Relative risks of the uncontrollable (airborne)spread of FMD by different species
The modellers did not define the mechanism of 'local' spread , but assumed that it would happen as a statistical probability.
Furthermore, the infectivity and transmission parameters used by the modellers were based on an average hypothetical species.
Given the very wide variation between different species in terms of the quantities of virus excreted ,their susceptibility to infection ,and the routes by which they are likely to be infected, the modelling of the spread of FMD using an average species is an over-simplification, and in certain circumstances would generate inaccurate forecasts.
The results presented in this short communication indicate that, when disease is diagnosed and movement control is fully implemented around an infected premises, the animals on contiguous premises should not be at risk from uncontrollable spread, that is, from airborne spread, unless
(a)there are pigs or very large numbers of cattle or sheep on the affected premises with early clinical signs
(b)the concentration of virus in the plume was at the same or higher
concentration than the threshold concentration required to infect them
Under those 'ideal'circumstances for airborne spread, the species at risk downwind would be sheep and cattle. Pigs under a plume would be unlikely to be at risk since very high doses of airborne virus are required to infect them (Donaldson and Alexandersen 2001).

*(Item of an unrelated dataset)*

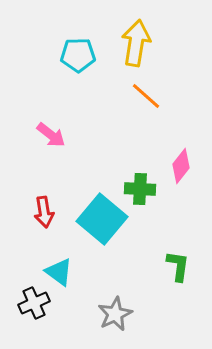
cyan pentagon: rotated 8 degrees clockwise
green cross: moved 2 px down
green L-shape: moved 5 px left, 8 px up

The action taken on contiguous premises should, therefore, be determined by the species at risk on those premises. In the case of sheep which may have been exposed to an infectious plume of virus, culling would be justified since FMD in that species is often mild or inapparent (Donaldson and Sellers 2000)and so clinical surveillance would be of limited value in determining whether a flock was infected or not. For cattle, intensified clinical surveillance would be an appropriate alternative to immediate culling,since FMD in that species is easily recognised and any cases should be quickly identified and eliminated before there was a risk of infectious plumes of virus being generated.

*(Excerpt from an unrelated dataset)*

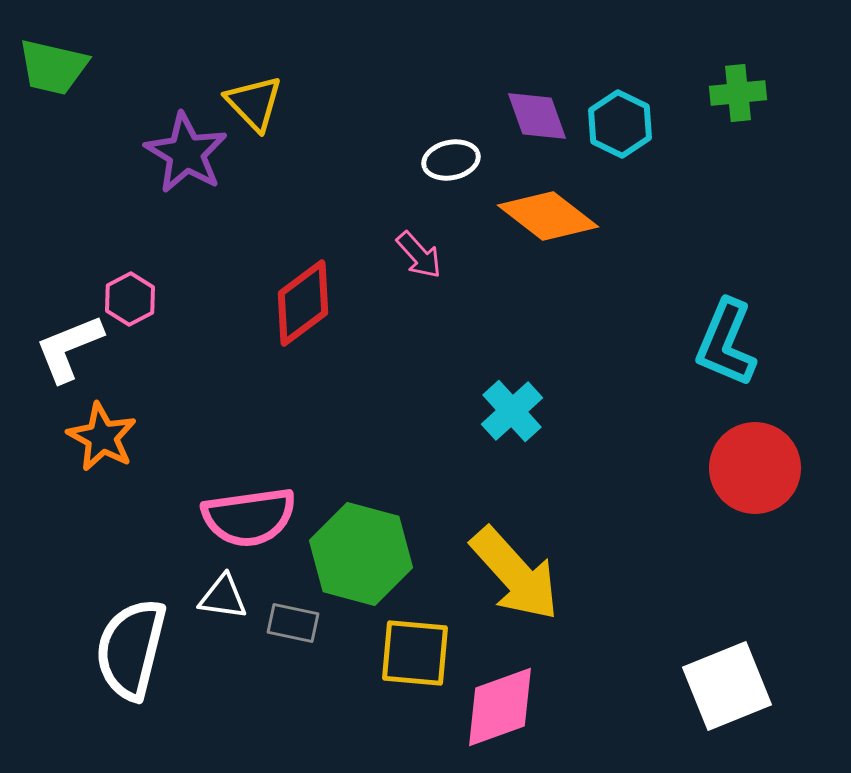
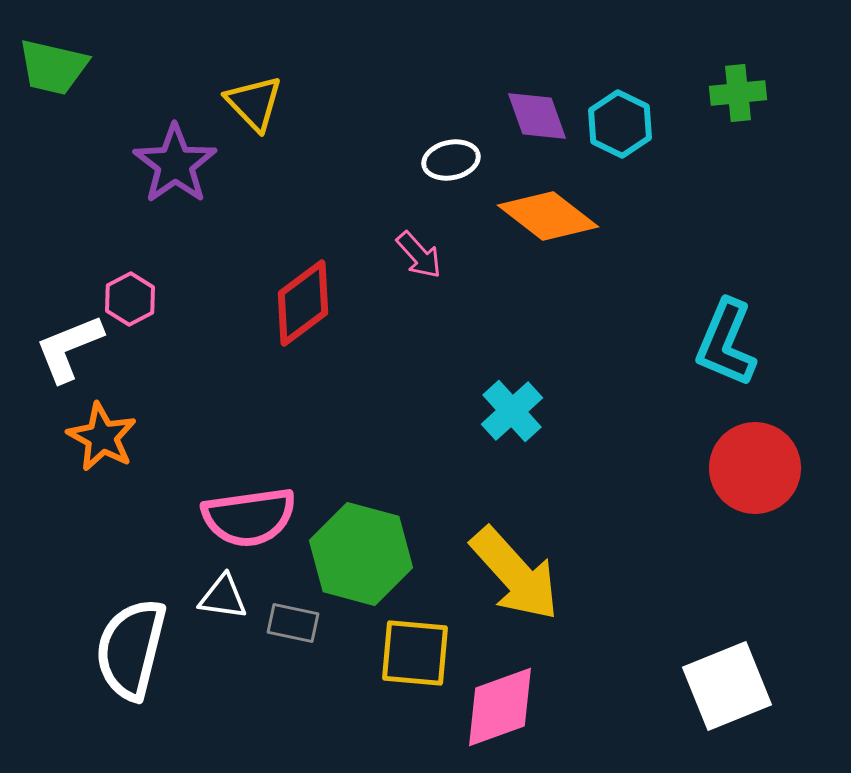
purple star: moved 11 px left, 11 px down; rotated 6 degrees clockwise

For pigs, provided that the possibility of any dangerous contacts had been eliminated (see below),on-going clinical surveillance would be appropriate but no other special actions would be justified.
The action taken should be guided by the species at risk, the local circumstances and whether clinical and/or serological surveillance is appropriate.
The implementation of the 48-hour contiguous herd culling policy has resulted in the slaughter of hundreds of thousands of animals and created severe disposal problems. The potential benefits of culling all animals on all contiguous premises within 48 hours should be weighed against the likelihood that many of the contiguous premises did not contain infected animals, the impact of having to dispose of the resultant animal carcases and the diversion of very limited veterinary resources and support staff from surveillance activities.